Part of a data file
-- Begin --
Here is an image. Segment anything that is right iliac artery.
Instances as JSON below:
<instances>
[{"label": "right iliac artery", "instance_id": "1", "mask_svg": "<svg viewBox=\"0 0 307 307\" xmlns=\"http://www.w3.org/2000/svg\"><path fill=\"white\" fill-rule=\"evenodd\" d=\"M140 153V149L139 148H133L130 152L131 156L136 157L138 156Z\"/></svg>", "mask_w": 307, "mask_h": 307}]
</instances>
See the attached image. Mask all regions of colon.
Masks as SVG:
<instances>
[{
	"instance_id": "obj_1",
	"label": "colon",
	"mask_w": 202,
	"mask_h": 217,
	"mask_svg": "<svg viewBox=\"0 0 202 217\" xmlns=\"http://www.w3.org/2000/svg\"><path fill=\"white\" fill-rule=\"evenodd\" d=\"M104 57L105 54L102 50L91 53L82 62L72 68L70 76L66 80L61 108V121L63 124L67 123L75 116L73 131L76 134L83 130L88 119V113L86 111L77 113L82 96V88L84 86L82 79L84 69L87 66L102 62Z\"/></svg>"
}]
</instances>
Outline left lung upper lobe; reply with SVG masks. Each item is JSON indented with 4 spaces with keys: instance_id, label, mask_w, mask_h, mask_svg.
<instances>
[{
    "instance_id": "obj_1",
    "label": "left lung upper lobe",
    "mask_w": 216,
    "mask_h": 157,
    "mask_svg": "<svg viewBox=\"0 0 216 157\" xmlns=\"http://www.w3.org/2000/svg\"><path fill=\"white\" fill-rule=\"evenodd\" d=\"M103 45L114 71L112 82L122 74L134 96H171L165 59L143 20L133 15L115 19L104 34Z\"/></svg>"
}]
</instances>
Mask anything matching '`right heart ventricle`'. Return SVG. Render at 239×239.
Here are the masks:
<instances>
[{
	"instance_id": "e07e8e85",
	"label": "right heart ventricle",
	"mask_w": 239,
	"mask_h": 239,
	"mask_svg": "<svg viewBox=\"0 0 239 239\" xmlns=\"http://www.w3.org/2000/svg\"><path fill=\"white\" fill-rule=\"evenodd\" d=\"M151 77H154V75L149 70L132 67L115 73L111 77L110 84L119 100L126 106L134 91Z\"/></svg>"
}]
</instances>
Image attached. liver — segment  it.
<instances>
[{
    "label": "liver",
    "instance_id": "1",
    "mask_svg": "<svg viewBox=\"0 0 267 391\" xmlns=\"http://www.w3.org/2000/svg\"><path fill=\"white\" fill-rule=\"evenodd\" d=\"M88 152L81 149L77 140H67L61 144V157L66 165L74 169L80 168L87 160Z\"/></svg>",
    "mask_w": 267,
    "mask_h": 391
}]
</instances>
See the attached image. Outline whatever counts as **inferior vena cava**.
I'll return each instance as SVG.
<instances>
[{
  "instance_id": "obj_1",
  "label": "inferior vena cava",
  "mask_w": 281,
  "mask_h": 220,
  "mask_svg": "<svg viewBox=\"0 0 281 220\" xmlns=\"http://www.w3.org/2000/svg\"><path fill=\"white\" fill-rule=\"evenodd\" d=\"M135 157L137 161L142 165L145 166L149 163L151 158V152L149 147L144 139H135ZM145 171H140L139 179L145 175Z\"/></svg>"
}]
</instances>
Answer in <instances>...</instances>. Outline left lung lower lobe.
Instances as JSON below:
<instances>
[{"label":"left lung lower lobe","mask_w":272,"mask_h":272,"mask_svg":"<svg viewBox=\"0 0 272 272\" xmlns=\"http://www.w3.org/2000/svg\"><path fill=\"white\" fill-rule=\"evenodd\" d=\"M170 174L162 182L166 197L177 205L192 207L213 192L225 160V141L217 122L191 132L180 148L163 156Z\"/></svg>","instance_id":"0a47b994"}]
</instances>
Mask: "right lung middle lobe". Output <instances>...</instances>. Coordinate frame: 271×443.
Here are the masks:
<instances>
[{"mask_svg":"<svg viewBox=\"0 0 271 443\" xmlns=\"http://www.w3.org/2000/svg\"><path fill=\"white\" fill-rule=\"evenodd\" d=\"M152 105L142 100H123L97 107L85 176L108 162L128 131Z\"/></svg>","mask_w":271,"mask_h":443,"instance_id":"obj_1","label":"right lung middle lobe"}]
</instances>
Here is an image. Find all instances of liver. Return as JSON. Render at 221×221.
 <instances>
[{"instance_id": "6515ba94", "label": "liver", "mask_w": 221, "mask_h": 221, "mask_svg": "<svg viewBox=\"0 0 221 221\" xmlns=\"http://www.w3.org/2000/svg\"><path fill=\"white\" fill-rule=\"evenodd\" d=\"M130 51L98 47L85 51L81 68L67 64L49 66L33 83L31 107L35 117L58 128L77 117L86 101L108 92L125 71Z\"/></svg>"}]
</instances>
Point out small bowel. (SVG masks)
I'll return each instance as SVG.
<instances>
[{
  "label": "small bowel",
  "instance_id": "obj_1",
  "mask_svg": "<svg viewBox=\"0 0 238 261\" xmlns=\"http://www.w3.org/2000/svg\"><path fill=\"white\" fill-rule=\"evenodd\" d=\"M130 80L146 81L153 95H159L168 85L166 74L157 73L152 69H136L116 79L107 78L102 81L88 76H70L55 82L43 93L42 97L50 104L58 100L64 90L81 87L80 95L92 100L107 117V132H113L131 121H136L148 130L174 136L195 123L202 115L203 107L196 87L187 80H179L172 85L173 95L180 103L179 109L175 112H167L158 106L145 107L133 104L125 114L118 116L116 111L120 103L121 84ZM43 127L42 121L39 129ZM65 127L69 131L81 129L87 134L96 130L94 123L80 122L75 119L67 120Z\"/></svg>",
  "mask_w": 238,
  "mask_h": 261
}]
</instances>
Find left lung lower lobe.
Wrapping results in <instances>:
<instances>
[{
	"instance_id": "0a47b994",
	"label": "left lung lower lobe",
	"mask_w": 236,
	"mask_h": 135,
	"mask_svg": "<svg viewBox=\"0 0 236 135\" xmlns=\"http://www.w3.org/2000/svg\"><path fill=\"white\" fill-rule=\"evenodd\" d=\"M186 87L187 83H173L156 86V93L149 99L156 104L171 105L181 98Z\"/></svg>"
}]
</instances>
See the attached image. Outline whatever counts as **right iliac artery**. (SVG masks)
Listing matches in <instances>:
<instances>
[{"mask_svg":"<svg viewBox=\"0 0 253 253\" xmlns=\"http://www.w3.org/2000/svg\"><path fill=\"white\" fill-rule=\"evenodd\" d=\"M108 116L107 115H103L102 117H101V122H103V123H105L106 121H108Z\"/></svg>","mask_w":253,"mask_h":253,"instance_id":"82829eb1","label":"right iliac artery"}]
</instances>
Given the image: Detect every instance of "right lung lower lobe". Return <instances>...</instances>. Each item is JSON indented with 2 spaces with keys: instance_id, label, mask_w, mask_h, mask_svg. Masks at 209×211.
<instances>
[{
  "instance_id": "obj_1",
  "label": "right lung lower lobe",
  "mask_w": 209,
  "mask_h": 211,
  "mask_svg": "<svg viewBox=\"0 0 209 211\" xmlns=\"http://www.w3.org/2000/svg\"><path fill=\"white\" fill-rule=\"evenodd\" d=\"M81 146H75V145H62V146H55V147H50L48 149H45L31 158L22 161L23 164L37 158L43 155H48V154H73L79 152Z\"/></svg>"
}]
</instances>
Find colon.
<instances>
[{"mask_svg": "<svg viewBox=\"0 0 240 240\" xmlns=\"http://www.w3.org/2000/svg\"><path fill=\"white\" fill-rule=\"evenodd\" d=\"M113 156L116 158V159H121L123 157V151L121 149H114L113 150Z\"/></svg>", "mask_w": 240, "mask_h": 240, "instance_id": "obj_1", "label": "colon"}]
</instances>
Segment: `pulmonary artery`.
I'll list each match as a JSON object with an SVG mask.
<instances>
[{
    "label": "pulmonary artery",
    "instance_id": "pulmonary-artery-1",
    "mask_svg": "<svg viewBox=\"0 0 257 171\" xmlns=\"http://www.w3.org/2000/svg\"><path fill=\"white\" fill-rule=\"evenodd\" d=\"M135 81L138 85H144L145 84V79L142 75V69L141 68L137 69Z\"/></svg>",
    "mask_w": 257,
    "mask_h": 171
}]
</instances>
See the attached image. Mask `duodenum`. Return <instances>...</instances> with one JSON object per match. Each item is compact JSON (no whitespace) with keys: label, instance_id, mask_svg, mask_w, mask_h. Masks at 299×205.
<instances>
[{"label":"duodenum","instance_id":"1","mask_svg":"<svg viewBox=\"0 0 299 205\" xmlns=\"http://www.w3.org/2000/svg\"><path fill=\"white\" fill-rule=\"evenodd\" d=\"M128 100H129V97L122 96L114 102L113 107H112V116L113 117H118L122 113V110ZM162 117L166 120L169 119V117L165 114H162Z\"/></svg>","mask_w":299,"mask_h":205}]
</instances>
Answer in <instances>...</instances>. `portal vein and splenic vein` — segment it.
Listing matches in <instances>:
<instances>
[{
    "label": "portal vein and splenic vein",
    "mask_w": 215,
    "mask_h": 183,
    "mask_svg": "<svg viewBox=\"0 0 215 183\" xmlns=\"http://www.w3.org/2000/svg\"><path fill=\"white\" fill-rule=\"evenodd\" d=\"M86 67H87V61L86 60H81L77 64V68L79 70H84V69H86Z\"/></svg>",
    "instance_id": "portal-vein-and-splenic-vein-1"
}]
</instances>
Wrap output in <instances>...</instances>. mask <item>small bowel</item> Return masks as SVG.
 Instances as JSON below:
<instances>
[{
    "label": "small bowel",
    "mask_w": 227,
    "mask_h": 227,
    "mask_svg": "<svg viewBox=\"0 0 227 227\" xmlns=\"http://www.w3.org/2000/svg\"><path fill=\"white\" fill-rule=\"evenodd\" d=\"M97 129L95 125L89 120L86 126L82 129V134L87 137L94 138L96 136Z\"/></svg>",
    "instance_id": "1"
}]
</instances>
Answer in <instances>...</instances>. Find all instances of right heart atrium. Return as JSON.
-- End --
■ What you have to do
Copy out the records word for word, from the line that contains "Wrap output in" through the end of the records.

■ Response to this exercise
Wrap output in <instances>...</instances>. mask <item>small bowel</item> Return masks as SVG.
 Instances as JSON below:
<instances>
[{
    "label": "small bowel",
    "mask_w": 227,
    "mask_h": 227,
    "mask_svg": "<svg viewBox=\"0 0 227 227\" xmlns=\"http://www.w3.org/2000/svg\"><path fill=\"white\" fill-rule=\"evenodd\" d=\"M97 129L95 125L89 120L86 126L82 129V134L87 137L94 138L96 136Z\"/></svg>",
    "instance_id": "1"
}]
</instances>
Answer in <instances>...</instances>. Find all instances of right heart atrium. Return as JSON.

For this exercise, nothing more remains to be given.